Segment Start: Data extract

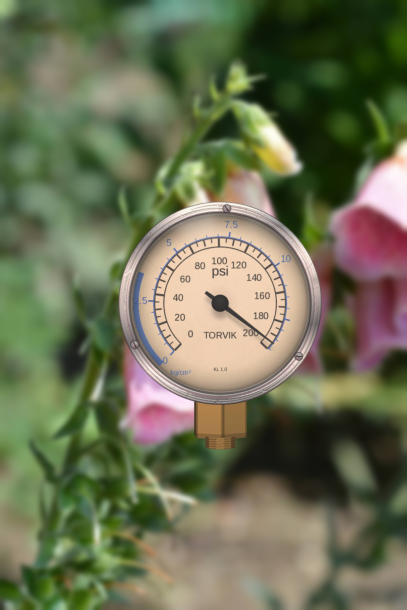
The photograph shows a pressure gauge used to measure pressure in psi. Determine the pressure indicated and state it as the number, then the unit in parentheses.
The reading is 195 (psi)
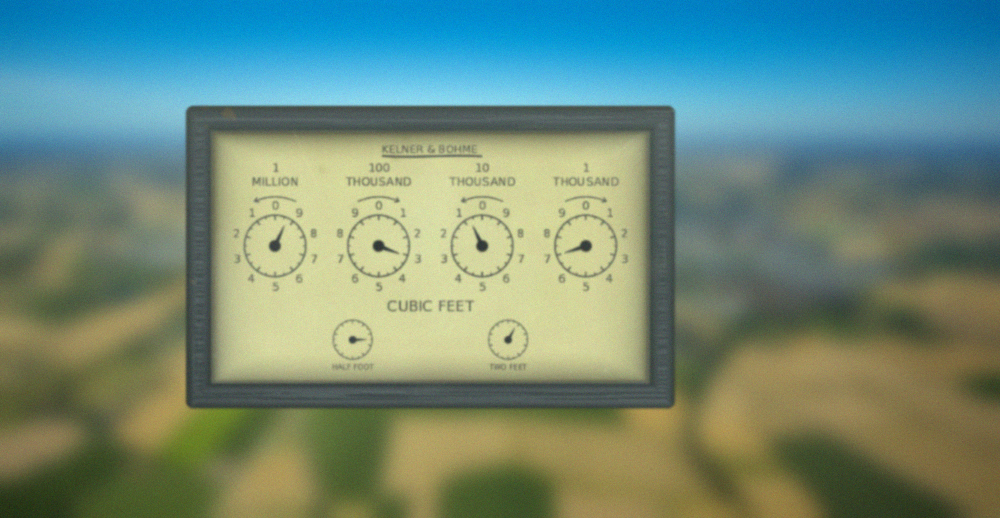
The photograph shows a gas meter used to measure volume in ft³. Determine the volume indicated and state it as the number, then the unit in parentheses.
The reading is 930700 (ft³)
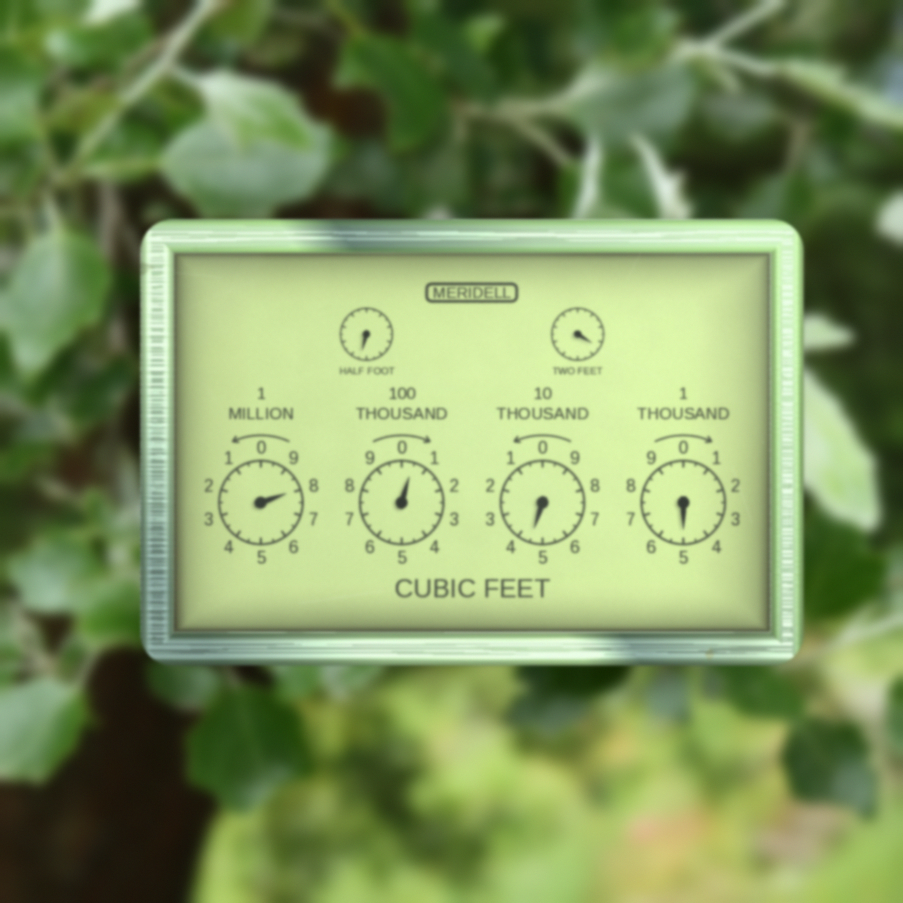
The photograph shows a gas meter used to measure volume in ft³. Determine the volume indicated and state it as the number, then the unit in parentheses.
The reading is 804500 (ft³)
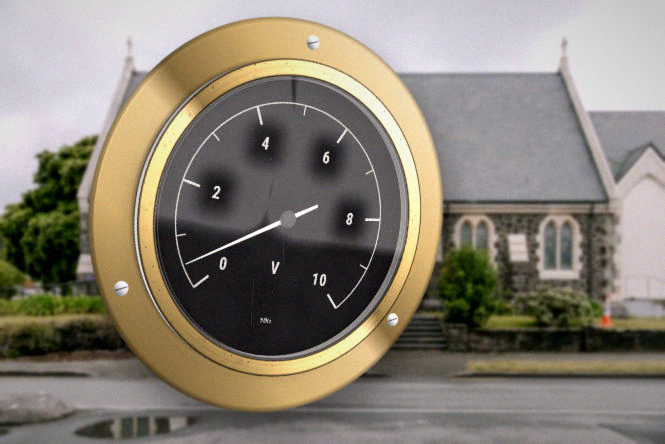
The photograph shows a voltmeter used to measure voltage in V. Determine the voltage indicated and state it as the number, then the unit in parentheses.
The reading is 0.5 (V)
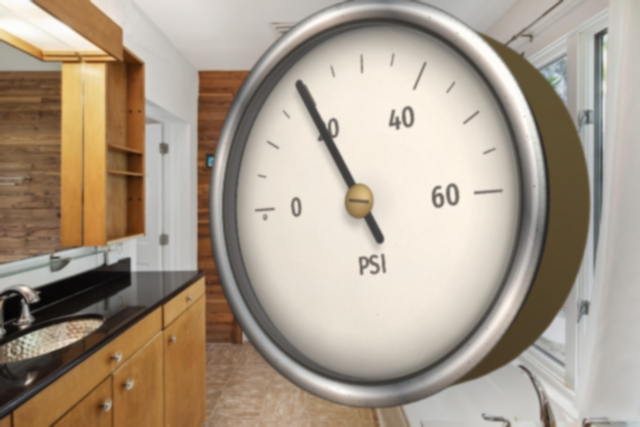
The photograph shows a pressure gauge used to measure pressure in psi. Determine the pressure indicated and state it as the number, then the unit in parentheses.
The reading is 20 (psi)
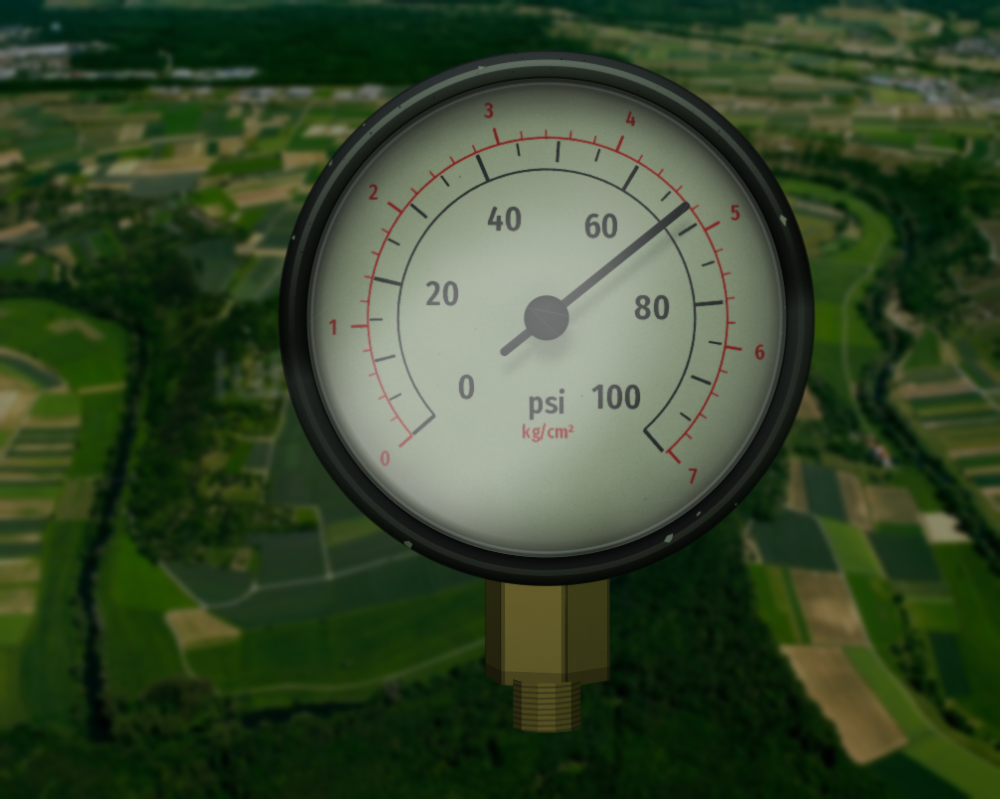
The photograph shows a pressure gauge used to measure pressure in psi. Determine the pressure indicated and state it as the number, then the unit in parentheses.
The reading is 67.5 (psi)
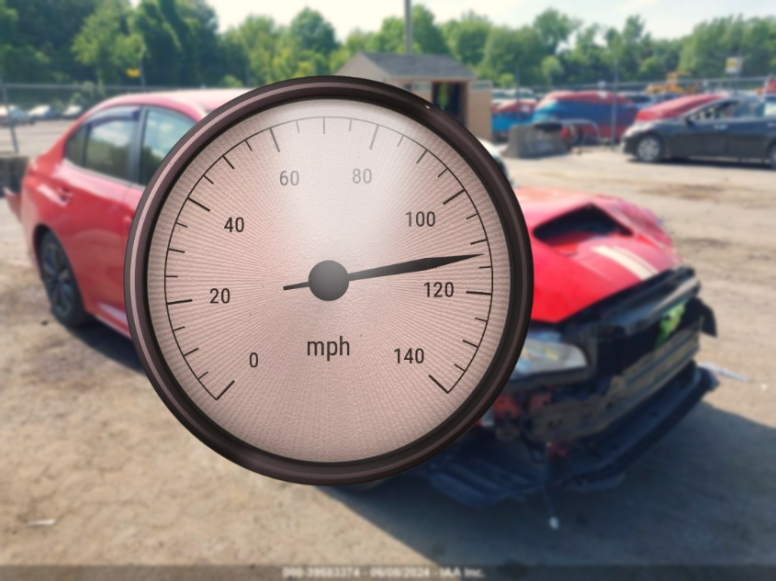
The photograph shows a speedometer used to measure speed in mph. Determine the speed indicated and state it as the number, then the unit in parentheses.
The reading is 112.5 (mph)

Segment End: Data extract

● **Required work**:
Transcribe the rows from the start through the line containing "The reading is 804500 (ft³)", including that line, and leave the pictures out of your answer.

● **Answer to this task**:
The photograph shows a pressure gauge used to measure pressure in psi. Determine the pressure indicated and state it as the number, then the unit in parentheses.
The reading is 195 (psi)
The photograph shows a gas meter used to measure volume in ft³. Determine the volume indicated and state it as the number, then the unit in parentheses.
The reading is 930700 (ft³)
The photograph shows a gas meter used to measure volume in ft³. Determine the volume indicated and state it as the number, then the unit in parentheses.
The reading is 804500 (ft³)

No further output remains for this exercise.